Confronting Hailulu in front of the media and high-ranking officials, Pohmaba said he was worried about the safety of the occupants because the houses only have one door.
“If a fire comes from this side (blocking the only exit), these people will die,” Pohamba angrily told Hailulu and the Minister of Regional and Local Government and Housing and Rural Development, Charles Namoloh.
Pohamba accused Hailulu of abdicating the responsibility given to him by the State to ensure that the people were provided with quality houses.
“We gave you a responsibility and you are not attending to the responsibility we gave you,” he told Hailulu. “You recruit people from South Africa to come build houses like this for us. What is that? It is because you don’t even come here. If you came here you would have rectified this. I am angry with you.”
The President called for the termination of the contractors, the 7 Sir’s Group, if they do not want to change the house plans.
Venaani, DTA president McHenry Venaani’s younger brother, told The Namibian yesterday that they made several proposals to NHE to improve some of the designs but their efforts were blocked.
“We have seen those mistakes in NHE and proposed our own plans but they wanted us to go with their plans,” he said, adding that they had to toe the NHE line or risked losing the project.
Venaani also admitted that the extra changes to the houses will cost an additional amount.
Hailulu told The Namibian yesterday that the President had “genuine concerns” which NHE is obliged to respond to and rectify.
“We have been building this type of houses throughout the country before and there was never an issue with Core 5 and 6 having to have two doors. But nevertheless, if the President has the desire, we’ll respond to it,” he said.
Hailulu also said the plans were approved by the housing ministry and Walvis Bay municipality, and that he has already instructed the contractor to start rectifying the houses, which was embarked on yesterday.
According to Hailulu, the process would be completed by next week, and a report will be presented to Pohamba.
“It might be a small house now but as the financial position of the household improves they will be able to extend. The houses already come with extension plans,” he said.
Asked about the cost implications, he said that it would be covered under a contingency provision, which is 10% of the contract value.
The completed houses comprised of 33 ‘Core 5’ units; 33 ‘Core 6’ units; 16 ‘Core 7”; and seven “Core 7” units.

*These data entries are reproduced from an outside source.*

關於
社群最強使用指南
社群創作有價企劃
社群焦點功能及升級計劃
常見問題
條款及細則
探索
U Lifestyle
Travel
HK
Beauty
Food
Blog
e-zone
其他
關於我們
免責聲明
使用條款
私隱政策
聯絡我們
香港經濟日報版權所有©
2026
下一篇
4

The ‘Core 5’ unit, which is the smallest and cheapest in the mass housing series of models, is 35,80 square metres in size and costs N$235 800 to build.
A government subsidy of 60% on the cost means that the house will be worth N$94 000, requiring an instalment of N$620 with a 5% interest annually.
The Namibian reported this week that the government wanted to woo voters just in time for tomorrow’s elections by giving out 1 000 houses, but that failed and it was forced to hand out the houses at Walvis Bay.
The houses handed over by the President might not necessarilly provide the complete picture of the actual prices of all the other houses since that decision is yet to be made by the housing ministry together with the Ministry of Finance.
The public grilling of Hailulu and Namoloh comes at a time when NHE is being accused of sidelining officials from other ministries.
In June this year, Pohamba rejected ministerial advice to strip the NHE of the mass housing custodianship, proposing that loopholes can be filled while the project continues.
Namoloh has also been ignored by NHE bosses who have refused his directive for the contracts to be renegotiated.
NHE awarded two-year tenders for the construction of 10 137 houses countrywide to 25 companies for N$2,9 billion despite an outcry from stakeholders that middlemen companies had inflated prices which would lead to pushing the prices of the houses up.